It's been an entire week since your last confession and there's been a lot of good, solid sinning going on across the country. Check out the top 6 and don't forget to submit your misdeeds to our submission page!
Jen S. from GWU
I'm a law student and I'm lucky enough to have my own apartment. However there is this D&D reject that I share a wall with who plays loud music late into the night. I couldn't stand it after a few weeks so I decided to get even. My complex has outside power conduits that are secured with padlocks. After consulting youtube and purchasing a lock pick set I have become very proficient at disabling the lock and pulling out the conduit that feeds power to his apartment. I set his "lights out time" at 11pm and this went on for a few weeks before his dumb ass finally figured out that his loss of power was somehow connected to the volume of his music. Now every night at 11pm he turns his music down.
J.S. from MSU
One day when I was out doing errands, I left my laptop open with my facebook page on the desktop. My roommate naturally wrote something really gay as my status. I spent awhile thinking about him and his habits and found the perfect way to get back. Everyday he has egg whites in his nasty ass protein shakes. They include walnuts and carrot juice, which to me, is nasty, but I digress. So I get home one night with a pretty decent buzz and he's not home! Time to get to work. I go to the fridge and pull out his 3-dozen carton of eggs and proceed to hard boil every single one of them, before placing the carton back in the fridge. Justice is a dish best served cold.
I lived with 3 other guys my sophmore year, but Junior year the school decided to have "cut backs" and stuff an extra person in each room. We got the freshman kid forced into our room.
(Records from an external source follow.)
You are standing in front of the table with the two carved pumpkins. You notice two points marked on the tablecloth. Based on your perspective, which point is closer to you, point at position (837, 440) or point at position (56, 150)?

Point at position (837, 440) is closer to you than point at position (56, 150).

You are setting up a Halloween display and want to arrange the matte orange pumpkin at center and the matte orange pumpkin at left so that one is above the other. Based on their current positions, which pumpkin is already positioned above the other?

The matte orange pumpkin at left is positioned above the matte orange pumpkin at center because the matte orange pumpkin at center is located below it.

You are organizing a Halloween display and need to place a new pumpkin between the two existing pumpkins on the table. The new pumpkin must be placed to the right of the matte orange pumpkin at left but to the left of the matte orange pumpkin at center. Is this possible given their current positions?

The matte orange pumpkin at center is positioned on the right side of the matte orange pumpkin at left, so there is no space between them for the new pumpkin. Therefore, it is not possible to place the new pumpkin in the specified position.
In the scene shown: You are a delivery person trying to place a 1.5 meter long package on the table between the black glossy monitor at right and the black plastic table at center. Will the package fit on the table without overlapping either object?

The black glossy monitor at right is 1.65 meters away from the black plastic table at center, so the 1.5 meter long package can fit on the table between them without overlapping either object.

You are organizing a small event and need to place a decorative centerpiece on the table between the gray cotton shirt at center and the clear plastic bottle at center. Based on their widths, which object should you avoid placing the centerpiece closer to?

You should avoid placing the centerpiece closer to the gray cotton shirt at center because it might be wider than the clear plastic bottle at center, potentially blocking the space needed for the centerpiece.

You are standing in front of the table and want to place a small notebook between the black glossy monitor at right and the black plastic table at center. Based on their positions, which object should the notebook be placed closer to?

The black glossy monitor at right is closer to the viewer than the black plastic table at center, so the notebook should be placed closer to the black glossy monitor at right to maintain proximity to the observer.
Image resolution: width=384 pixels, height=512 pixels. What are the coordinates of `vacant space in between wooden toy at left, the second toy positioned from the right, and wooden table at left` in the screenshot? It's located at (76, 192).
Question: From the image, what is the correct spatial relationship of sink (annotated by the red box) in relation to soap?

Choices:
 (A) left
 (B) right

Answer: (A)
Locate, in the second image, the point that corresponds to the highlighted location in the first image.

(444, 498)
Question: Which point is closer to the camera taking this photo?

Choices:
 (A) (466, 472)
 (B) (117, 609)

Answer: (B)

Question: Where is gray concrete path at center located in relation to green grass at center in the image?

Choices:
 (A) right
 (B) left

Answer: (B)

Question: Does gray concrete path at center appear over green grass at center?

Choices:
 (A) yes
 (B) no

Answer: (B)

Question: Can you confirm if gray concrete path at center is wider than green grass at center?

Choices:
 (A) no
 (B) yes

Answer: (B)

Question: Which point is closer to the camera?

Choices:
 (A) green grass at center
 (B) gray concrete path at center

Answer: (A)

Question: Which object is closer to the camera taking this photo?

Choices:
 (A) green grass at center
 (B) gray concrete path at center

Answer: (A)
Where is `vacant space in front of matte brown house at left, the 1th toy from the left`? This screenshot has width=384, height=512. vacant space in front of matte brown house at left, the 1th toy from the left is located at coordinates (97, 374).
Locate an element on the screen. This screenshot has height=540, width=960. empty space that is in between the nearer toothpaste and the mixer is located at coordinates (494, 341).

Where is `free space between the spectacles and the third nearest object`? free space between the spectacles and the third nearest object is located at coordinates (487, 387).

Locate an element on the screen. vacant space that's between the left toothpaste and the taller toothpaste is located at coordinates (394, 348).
The truth is he was actually pretty cool, but just not "one of the guys". After about 3 weeks, we had enough and we came up with a scheme to get him to move out. We moved all the beds into the common room so we would "live like Chinamen" and use the 2 bedrooms for beer pong. He moved out less than a week later. The weird thing, We actually wound up keeping it because more pong is > normal amount of beer pong.
Stafferty The Ginger Barbarian from WCSU
My roommate is a fat slob who sits in his room and never cleans up anything, brags about how his parents are sooo rich, and likes to audibly jack off at night. He's also mildly lactose intolerant, so he started buying rice milk to drink instead of real milk. Two weeks ago he borrowed my $2000 bike without permission to get to class and ended up scratching the hell out of it (how this happened I have no clue, the fat bastard probably crashed it going down a curb or something). This was the final straw for me so I decided to get back at him. Now I use his rice milk for my cereal, and refill his container with real milk so he doesn't notice. Because of this he's is in intestinal agony every day, and I just sit and smile every time he eats his cereal. He's even started switching brands of rice milk because "the cheap crap isn't made organically so it's bad for my stomach." Have fun wasting your money and crapping your pants roomie!
Andrew D. from CSM
You want to fuck around with other guys as soon as I leave for my first semester at college? Go ahead. That's what happened, but I decided I was going to teach my (not yet ex-gf) a lesson. I went to her place and apologized for being so angry with her after I found out she fucked a buddy of mine (due to his ineptitude to keep his mouth shut). She believed me. Unfortunately, she also left her computer signed in to her school's internet-based class registration system, so when I got a free moment, I dropped her from all of her classes. After the drop date.